266040 Mechanical Stretching Induced Mesenchymal Stem Cell Orientation
Tissues and cells in the body are exposed to a complex mechanical microenvironment. Therefore, mechanical stimulation is important for cell proliferation and differentiation. Recent interest has grown on the impact of mechanical stimulation, such as stiffness, surface topography, and mechanical stretching, on cell fate decision. In this study, we created an anisotropic mechanical environment by stretching the substrate membrane in an uniaxial direction, and recorded mesenchymal stem cell orientation response accordingly.
We investigated the alignment behavior of cells on an anisotropic surface. The experimental results agreed with our "cell active sensing" model, and suggest that the cells can sense and respond to the surface anisotropy by orienting in the direction of maximal effective stiffness. We apply this model to a uniaxial pre-stretched surface to predict cell orientation. After stretching a substrate unidirectionally, we applied a thin poly-L-lysine coating (~0.8nm) and culture the MSCs, whereby the cells do not experience the actual stretching. By culturing cells on a pre-stretched PDMS substrate membrane, the effective stiffness the cells sense in the stretched direction is larger than in the unstretched direction. This resulted in the cells aligning in the stretched direction, and contributed to the regulation of the cell focal adhesion, and further modulated cell signaling and differentiation.

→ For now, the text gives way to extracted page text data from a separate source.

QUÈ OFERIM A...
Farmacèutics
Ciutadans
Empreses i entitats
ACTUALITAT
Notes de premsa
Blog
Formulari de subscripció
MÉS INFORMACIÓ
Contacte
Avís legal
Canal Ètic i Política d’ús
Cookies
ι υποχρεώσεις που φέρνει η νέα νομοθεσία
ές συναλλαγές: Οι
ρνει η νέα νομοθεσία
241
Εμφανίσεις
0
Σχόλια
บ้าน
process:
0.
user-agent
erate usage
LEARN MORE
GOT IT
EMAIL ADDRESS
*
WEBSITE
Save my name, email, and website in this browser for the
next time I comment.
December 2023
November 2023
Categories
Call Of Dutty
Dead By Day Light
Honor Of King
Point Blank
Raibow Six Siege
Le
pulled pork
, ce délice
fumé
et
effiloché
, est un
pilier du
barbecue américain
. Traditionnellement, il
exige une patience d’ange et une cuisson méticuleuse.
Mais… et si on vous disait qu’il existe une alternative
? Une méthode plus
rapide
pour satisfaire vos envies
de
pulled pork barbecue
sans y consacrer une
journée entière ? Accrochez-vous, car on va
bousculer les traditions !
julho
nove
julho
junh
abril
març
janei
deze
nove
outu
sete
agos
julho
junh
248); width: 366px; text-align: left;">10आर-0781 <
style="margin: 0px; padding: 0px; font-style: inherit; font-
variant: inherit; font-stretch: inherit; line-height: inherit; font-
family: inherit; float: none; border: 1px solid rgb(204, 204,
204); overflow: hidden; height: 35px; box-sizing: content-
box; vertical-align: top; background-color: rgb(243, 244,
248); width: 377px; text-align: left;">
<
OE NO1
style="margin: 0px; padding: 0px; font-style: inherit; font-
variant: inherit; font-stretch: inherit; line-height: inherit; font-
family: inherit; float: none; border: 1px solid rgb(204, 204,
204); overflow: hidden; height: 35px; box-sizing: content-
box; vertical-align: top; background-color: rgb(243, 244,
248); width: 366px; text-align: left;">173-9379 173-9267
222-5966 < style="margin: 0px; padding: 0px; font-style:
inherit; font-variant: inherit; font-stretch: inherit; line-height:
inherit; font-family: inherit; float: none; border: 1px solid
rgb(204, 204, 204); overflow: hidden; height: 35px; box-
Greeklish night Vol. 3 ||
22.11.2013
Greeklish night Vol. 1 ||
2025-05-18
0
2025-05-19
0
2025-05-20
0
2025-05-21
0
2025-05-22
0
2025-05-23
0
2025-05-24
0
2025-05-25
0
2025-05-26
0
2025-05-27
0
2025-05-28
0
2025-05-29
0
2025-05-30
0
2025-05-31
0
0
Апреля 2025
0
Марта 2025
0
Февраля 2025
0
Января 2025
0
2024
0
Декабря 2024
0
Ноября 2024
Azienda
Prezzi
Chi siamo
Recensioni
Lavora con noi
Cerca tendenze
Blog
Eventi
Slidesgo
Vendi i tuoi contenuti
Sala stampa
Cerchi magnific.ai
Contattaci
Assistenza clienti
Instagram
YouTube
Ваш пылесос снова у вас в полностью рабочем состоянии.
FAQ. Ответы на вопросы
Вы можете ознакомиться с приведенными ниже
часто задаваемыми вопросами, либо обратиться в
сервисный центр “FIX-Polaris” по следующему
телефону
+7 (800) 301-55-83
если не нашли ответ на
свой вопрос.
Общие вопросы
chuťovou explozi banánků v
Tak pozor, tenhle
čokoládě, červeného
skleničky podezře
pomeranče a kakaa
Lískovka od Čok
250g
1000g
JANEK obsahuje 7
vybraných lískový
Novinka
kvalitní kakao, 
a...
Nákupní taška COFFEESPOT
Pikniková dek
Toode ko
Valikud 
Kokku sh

Currently, most of the prior studies that focused on mechanical stress attempted to measure the cytoskeletal changes after active stretching, whereby the cells are seeded prior to applying the external force or stretch. However, in our experiment we seed the cells after the membrane is stretched, such that the cells do not experience the stretch due to external changes in force. Nevertheless the cells are able to sense the differential effective stiffness in the two directions and changed their cytoskeleton accordingly to orient in the direction of maximum stiffness. These results support our model of "active mechanosensing".